Exact copies of the records below are needed, free of pictures.

----

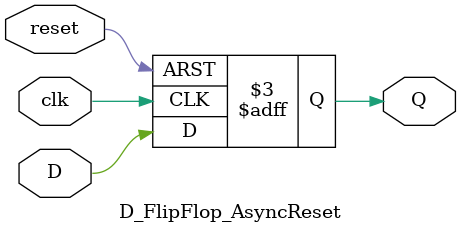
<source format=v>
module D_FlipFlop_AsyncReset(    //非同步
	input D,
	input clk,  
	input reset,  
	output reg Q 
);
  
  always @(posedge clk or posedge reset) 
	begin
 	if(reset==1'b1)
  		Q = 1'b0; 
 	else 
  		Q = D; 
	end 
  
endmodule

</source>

----

## RESULT
<source format=v>
module D_FlipFlop_AsyncReset(    //非同步
	input D,
	input clk,  
	input reset,  
	output reg Q 
);
  
  always @(posedge clk or posedge reset) 
	begin
 	if(reset==1'b1)
  		Q = 1'b0; 
 	else 
  		Q = D; 
	end 
  
endmodule

</source>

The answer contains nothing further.